- **Work instruction**:
Report every line below that holds the word "Figure".

- **Source material**:
════
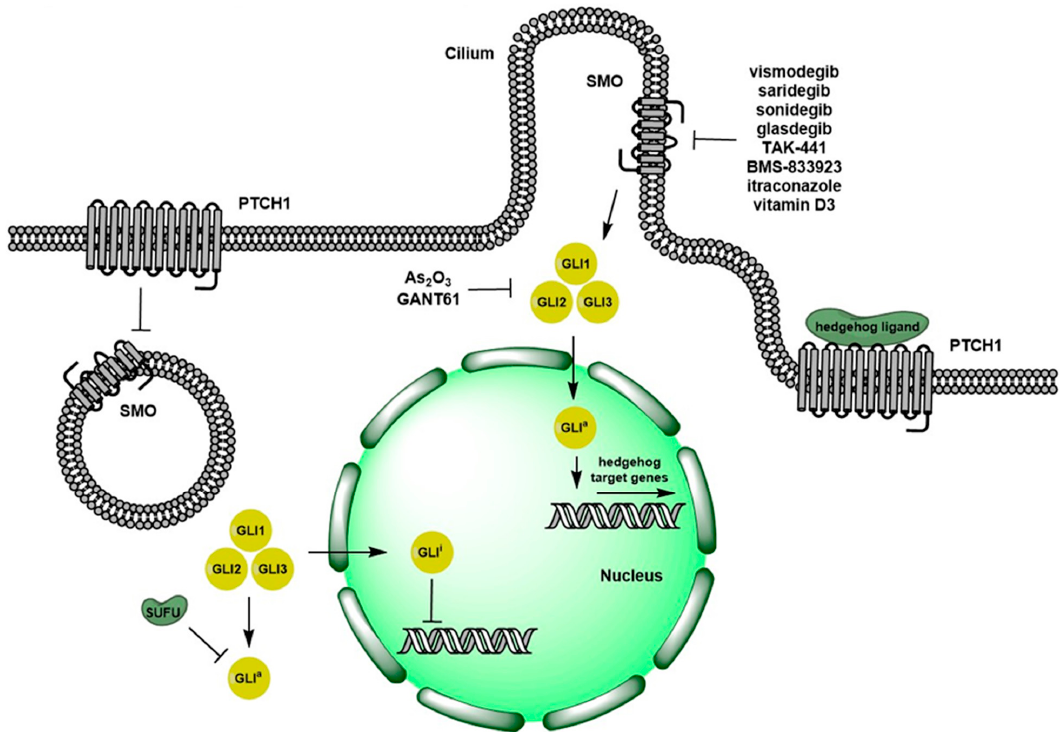
Figure 1. Schematic of Hedgehog signaling pathway. In the absence of Hh ligand binding, the receptor PTCH1 acts as a negative regulator of Hh pathway by inhibiting SMO. When Hh ligand binds to PTCH1, it releases the inhibition of SMO. Then, SMO initiates a downstream signaling cascade leading to the activation of GLI transcription factors, which translocate to the nucleus and induce Hh pathway target gene expression. GLIa: activated GLI. GLIi: inactivated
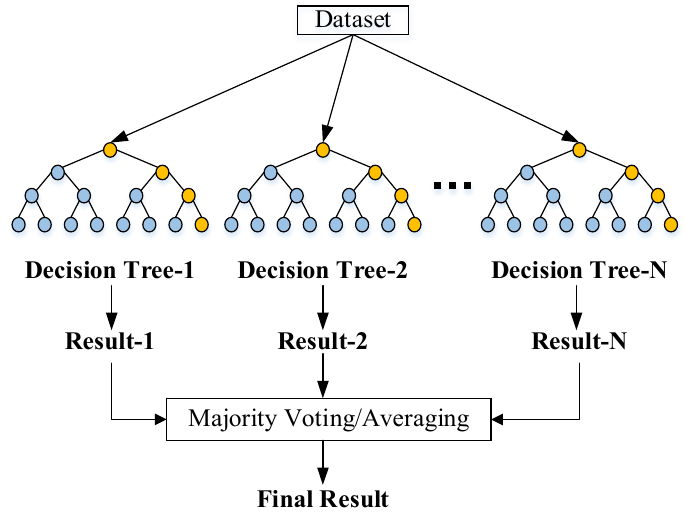
Figure 5. Flow chart of RF algorithm.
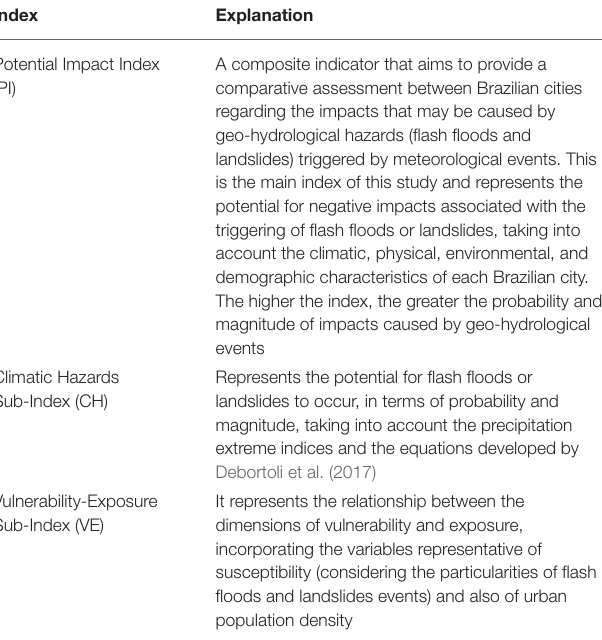
TABLE 2 | Indices used to assess flash floods and landslides (adapted from Debortoli et al.,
════
- **Result of this task**:
Figure 1. Schematic of Hedgehog signaling pathway. In the absence of Hh ligand binding, the receptor PTCH1 acts as a negative regulator of Hh pathway by inhibiting SMO. When Hh ligand binds to PTCH1, it releases the inhibition of SMO. Then, SMO initiates a downstream signaling cascade leading to the activation of GLI transcription factors, which translocate to the nucleus and induce Hh pathway target gene expression. GLIa: activated GLI. GLIi: inactivated
Figure 5. Flow chart of RF algorithm.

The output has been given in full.